WHAT YOU WILL DO: Work out how many lines in the data hold the string "wall". Reply with only that number.

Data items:
---
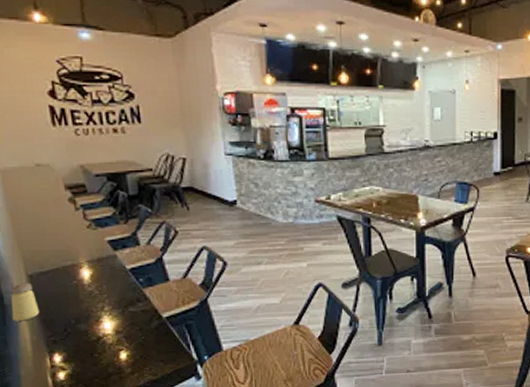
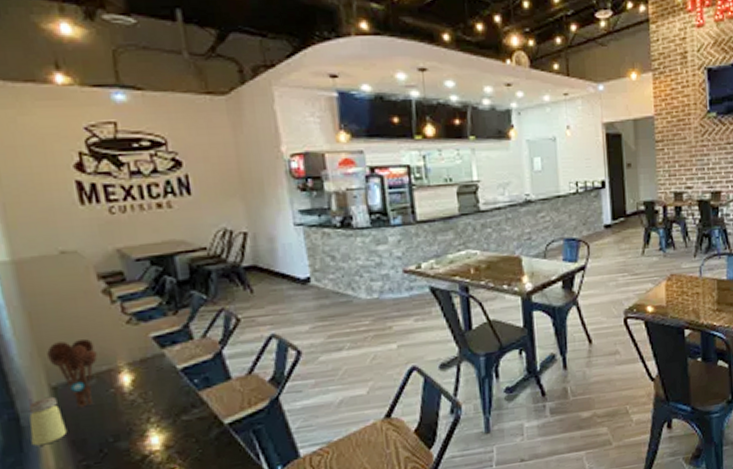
utensil holder: none [25,238,64,294] -> present [47,339,98,408]

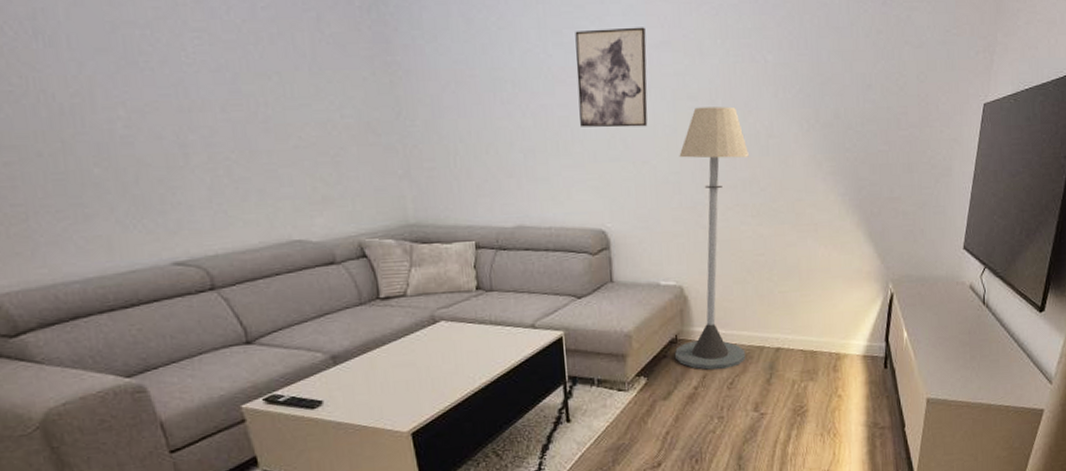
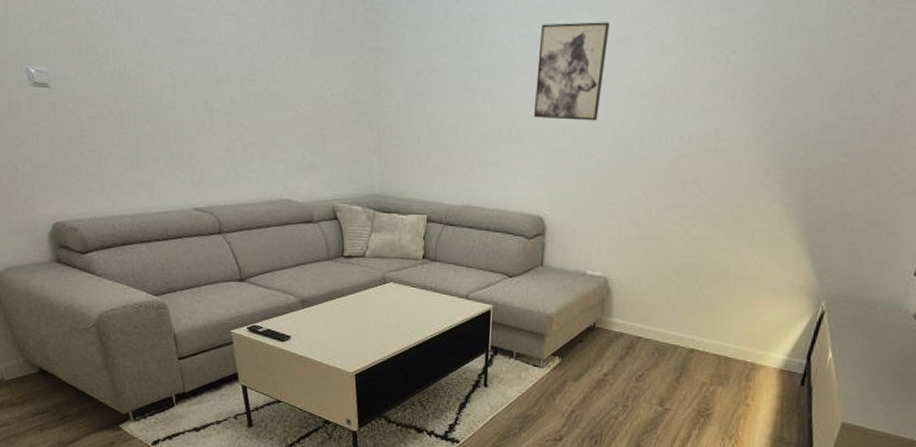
floor lamp: present [674,106,749,370] -> none [589,105,694,362]

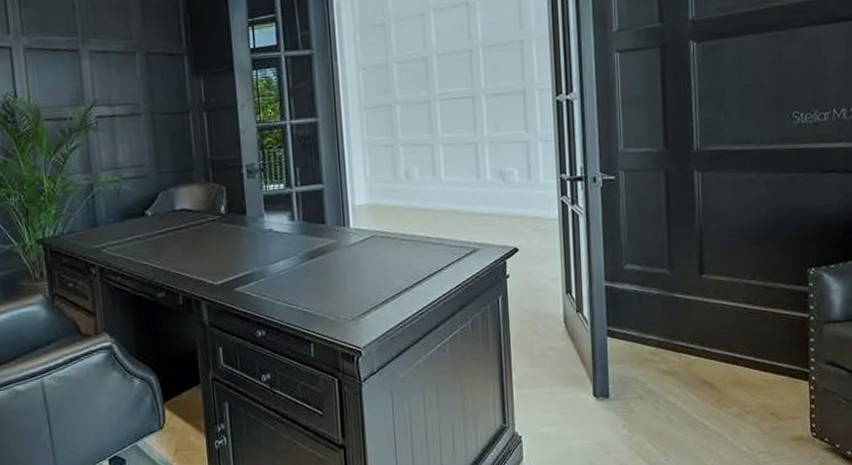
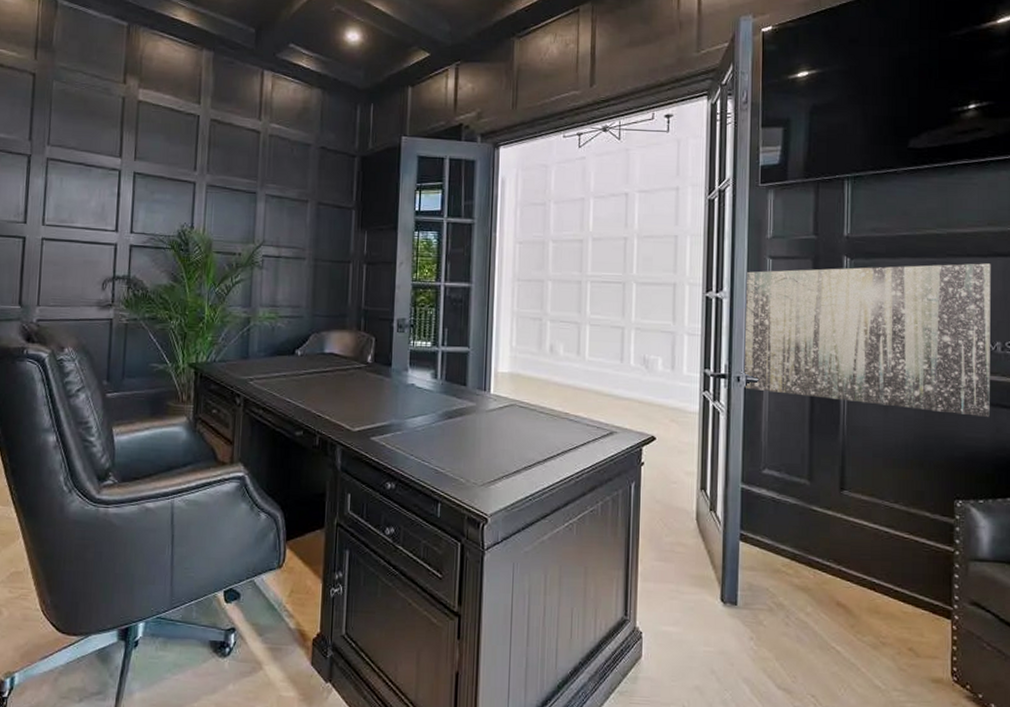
wall art: none [595,30,838,189] -> present [745,263,991,417]

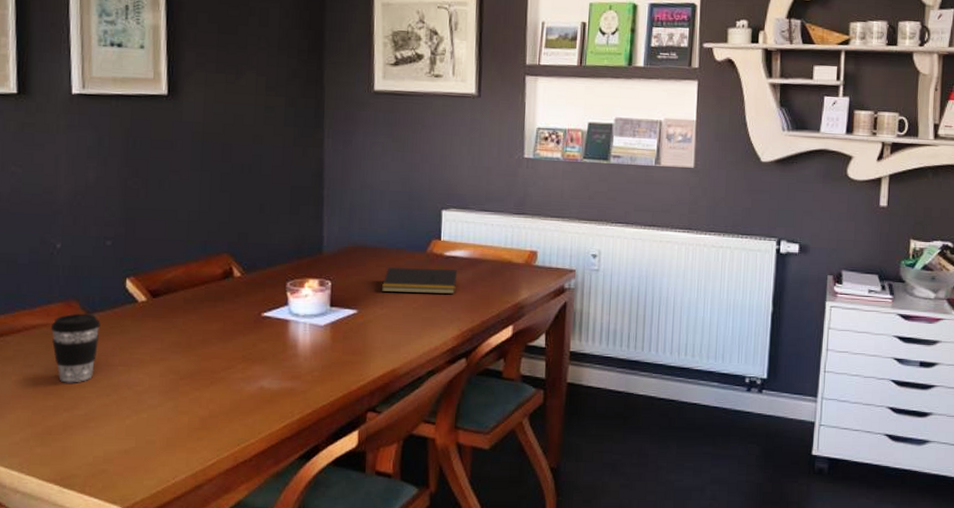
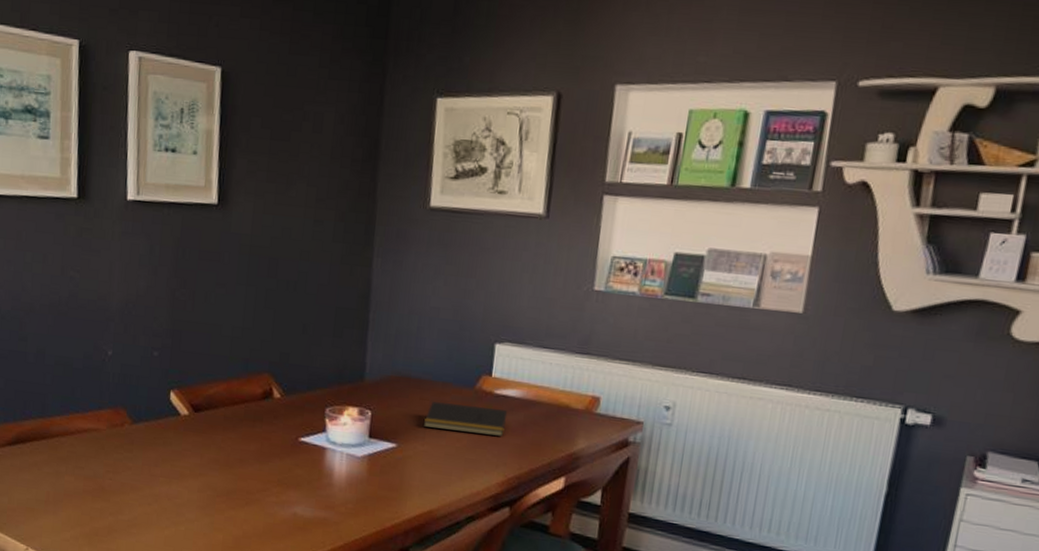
coffee cup: present [50,313,101,383] -> none [100,421,146,489]

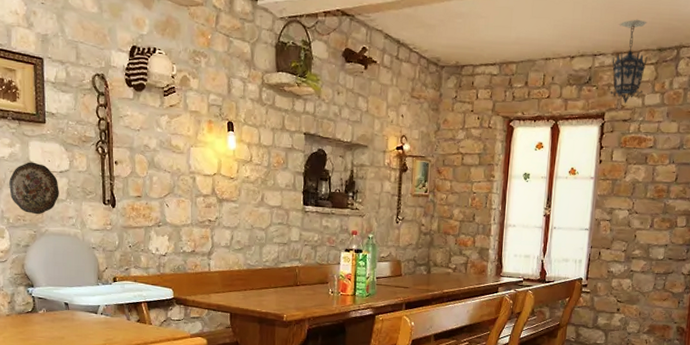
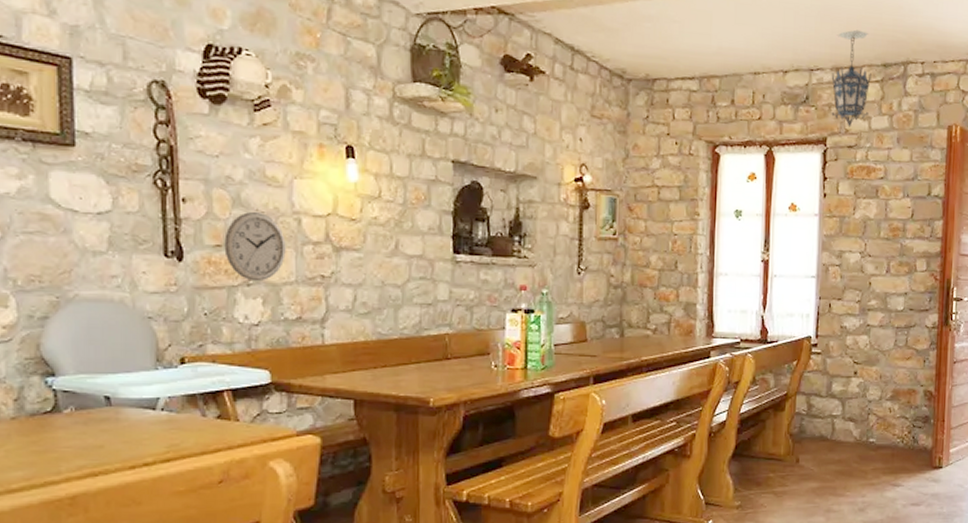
decorative plate: present [9,162,59,215] -> none [17,199,96,274]
wall clock: none [143,171,185,224] -> present [224,211,286,282]

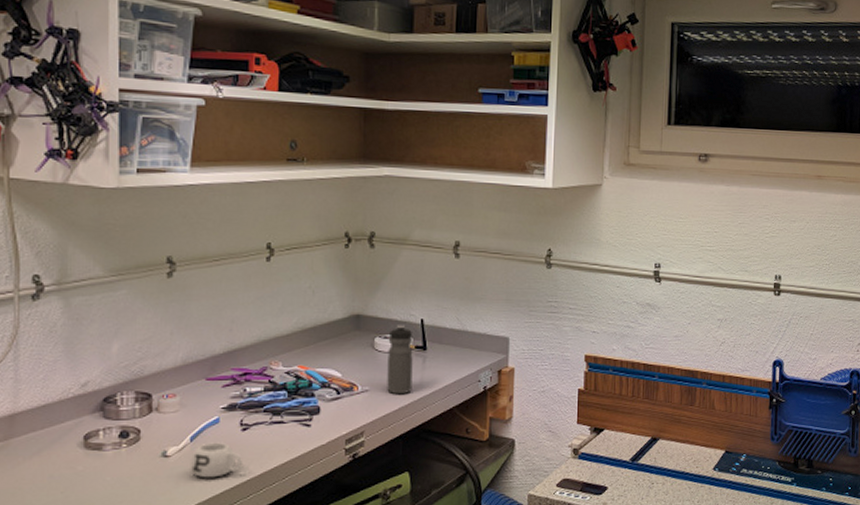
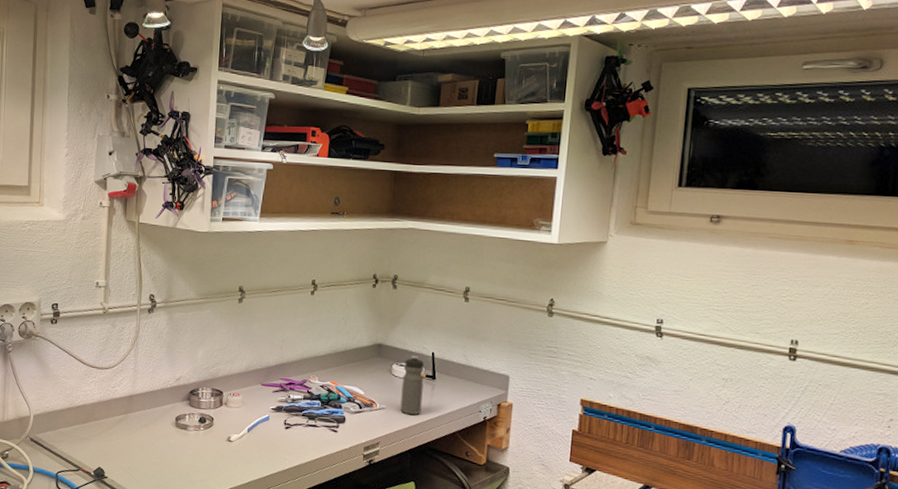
mug: present [190,442,242,478] -> none [246,434,284,463]

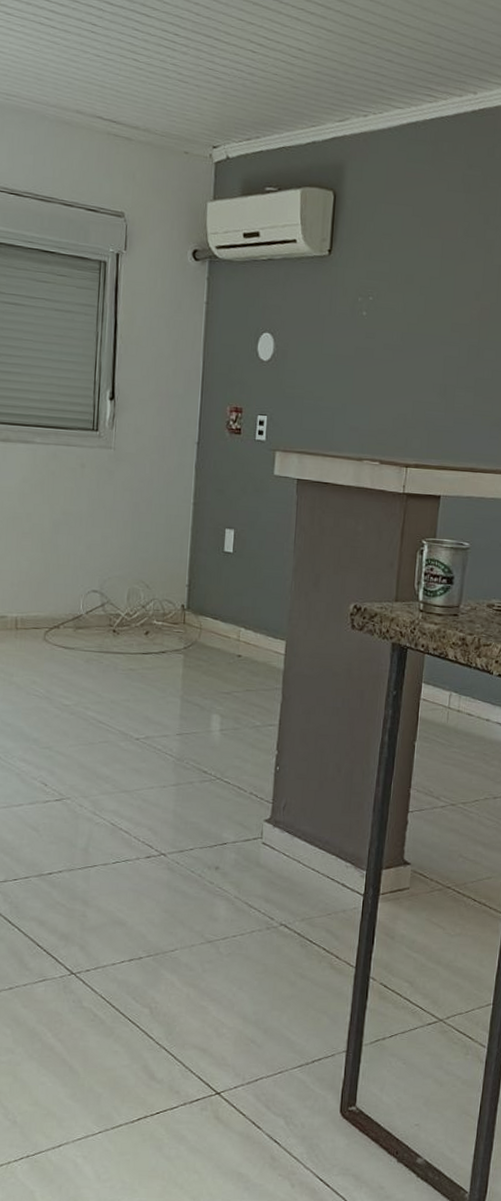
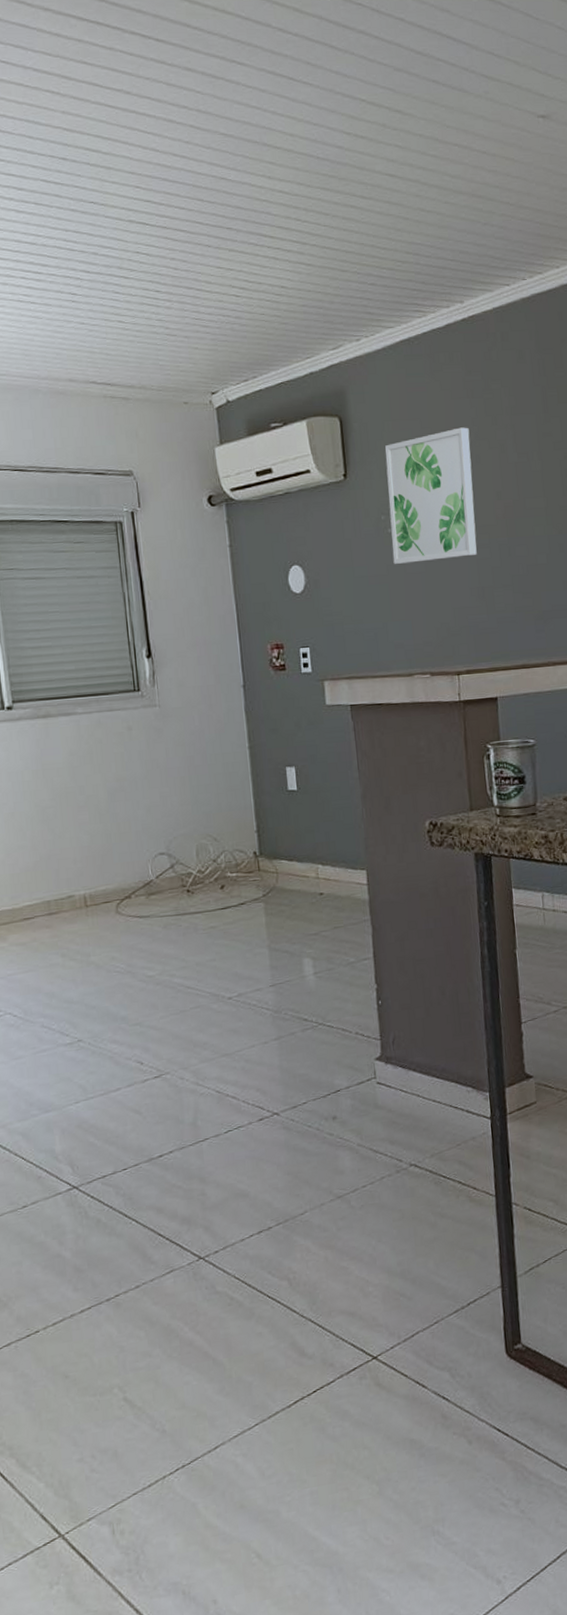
wall art: none [362,221,460,352] -> present [385,427,477,565]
---
YOUR SOLUTION: 3